Inter­rogée par Le Point​.fr, la porte-​​parole de l’administration péni­ten­tiaire israé­lienne confirme que Mahmoud Sarsak se trouve tou­jours en détention admi­nis­trative. Sivan Weizman affirme tou­tefois que le pri­sonnier a été conduit dimanche dans un hôpital exté­rieur à la prison de Ramleh et qu’il a recom­mencé à s’alimenter de retour au centre médical péni­ten­tiaire, version que contestent ses proches. Son avocat a indiqué à l’AFP que le service de sécurité israélien allait exa­miner jeudi le dossier secret de son client, confor­mément à une décision de la Cour suprême. "S’il n’y a pas de preuve sup­plé­men­taire que Mahmoud Sarsak repré­sente un danger pour Israël, il devrait être libéré", a ajouté Mohammad Jab­barine à l’AFP.

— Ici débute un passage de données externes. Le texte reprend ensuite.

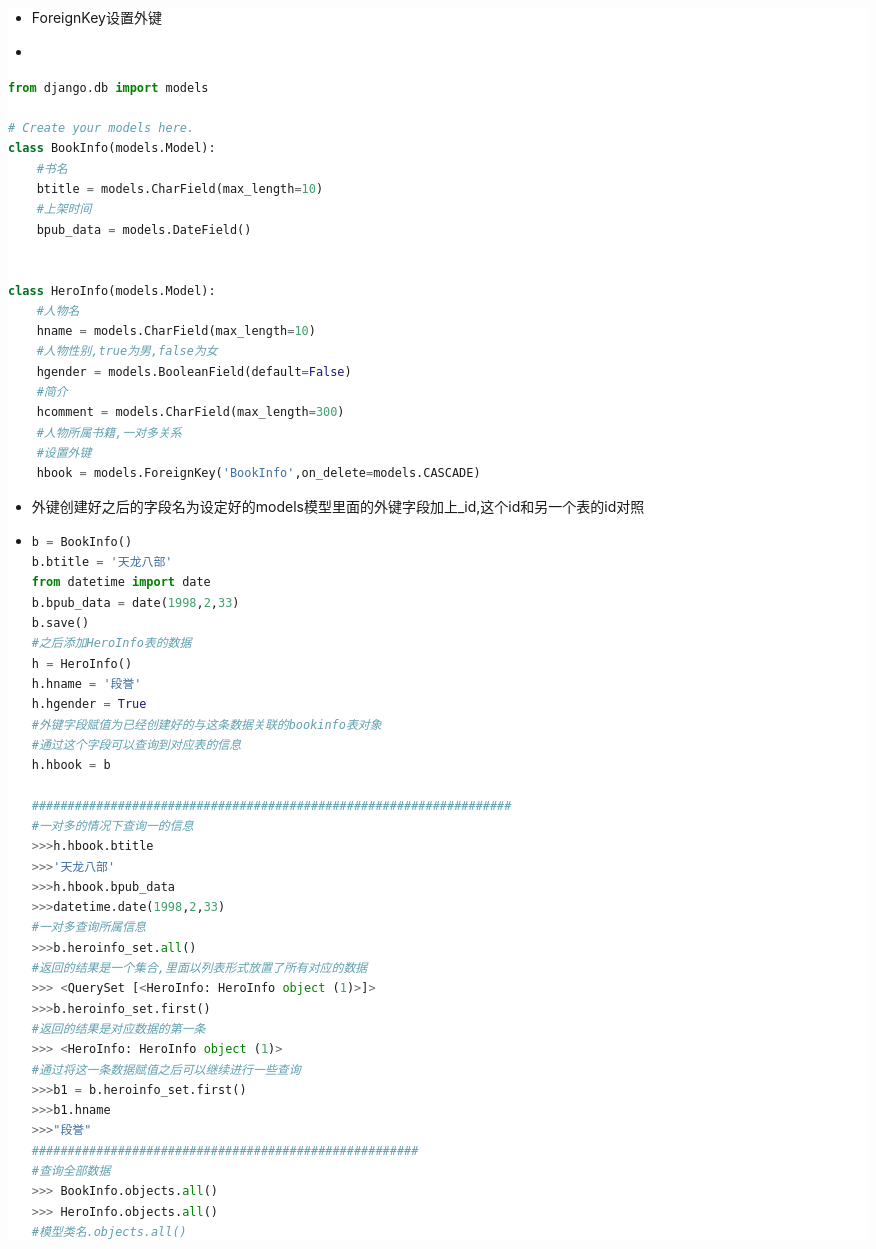 - ForeignKey设置外键

- 

  ```python
  from django.db import models
  
  # Create your models here.
  class BookInfo(models.Model):
      #书名
      btitle = models.CharField(max_length=10)
      #上架时间
      bpub_data = models.DateField()
  
  
  class HeroInfo(models.Model):
      #人物名
      hname = models.CharField(max_length=10)
      #人物性别,true为男,false为女
      hgender = models.BooleanField(default=False)
      #简介
      hcomment = models.CharField(max_length=300)
      #人物所属书籍,一对多关系
      #设置外键
      hbook = models.ForeignKey('BookInfo',on_delete=models.CASCADE)
  ```

  - 外键创建好之后的字段名为设定好的models模型里面的外键字段加上_id,这个id和另一个表的id对照

  - ```python
    b = BookInfo()
    b.btitle = '天龙八部'
    from datetime import date
    b.bpub_data = date(1998,2,33)
    b.save()
    #之后添加HeroInfo表的数据
    h = HeroInfo()
    h.hname = '段誉'
    h.hgender = True
    #外键字段赋值为已经创建好的与这条数据关联的bookinfo表对象
    #通过这个字段可以查询到对应表的信息
    h.hbook = b
    
    ###################################################################
    #一对多的情况下查询一的信息
    >>>h.hbook.btitle
    >>>'天龙八部'
    >>>h.hbook.bpub_data
    >>>datetime.date(1998,2,33)
    #一对多查询所属信息
    >>>b.heroinfo_set.all()
    #返回的结果是一个集合,里面以列表形式放置了所有对应的数据
    >>> <QuerySet [<HeroInfo: HeroInfo object (1)>]>
    >>>b.heroinfo_set.first()
    #返回的结果是对应数据的第一条
    >>> <HeroInfo: HeroInfo object (1)>
    #通过将这一条数据赋值之后可以继续进行一些查询
    >>>b1 = b.heroinfo_set.first()
    >>>b1.hname
    >>>"段誉"
    ######################################################
    #查询全部数据
    >>> BookInfo.objects.all()
    >>> HeroInfo.objects.all()
    #模型类名.objects.all()
    ```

"Nous ignorons pourquoi il est détenu. Il n’a rien à voir avec la poli­tique", s’est insurgé son frère, Imad, à l’occasion d’une mani­fes­tation orga­nisée devant le quartier général du Comité inter­na­tional de la Croix-​​Rouge (CICR) à Gaza. "Nous appelons les clubs arabes et euro­péens à sauver la vie d’un foot­balleur", a-​​t-​​il ajouté. L’appel semble avoir été entendu. Mardi, Mahmoud Sarsak a béné­ficié d’un soutien de poids en la per­sonne d’Éric Cantona. "Il est temps de mettre fin à l’impunité d’Israël et d’insister sur les mêmes cri­tères d’égalité, de justice et de respect de la légis­lation inter­na­tionale que nous exi­geons des autres États", indique sa missive, adressée au ministre bri­tan­nique des Sports et au pré­sident de l’UEFA, Michel Platini, et également signée par l’intellectuel amé­ricain Noam Chomsky et le réa­li­sateur de cinéma bri­tan­nique Ken Loach.

Le message n’est pas resté lettre morte. Le même jour, le pré­sident de la Fifa, Joseph Blatter, qui n’est pourtant pas réputé pour son courage, a exhorté la Fédé­ration israé­lienne (IFA) à inter­venir en faveur des joueurs pales­ti­niens "détenus de manière pré­ten­dument illégale", évoquant le sort de Mahmoud Sarsak. Jeudi, c’est le pré­sident de la Fédé­ration pales­ti­nienne de football (PFA), Jibril Rajoub, qui a demandé à l’UEFA de sanc­tionner Israël en lui retirant l’organisation de l’Euro des moins de 21 ans en 2013. Et la famille du foot­balleur pales­tinien d’espérer que l’État hébreu ne jouera pas les prolongations.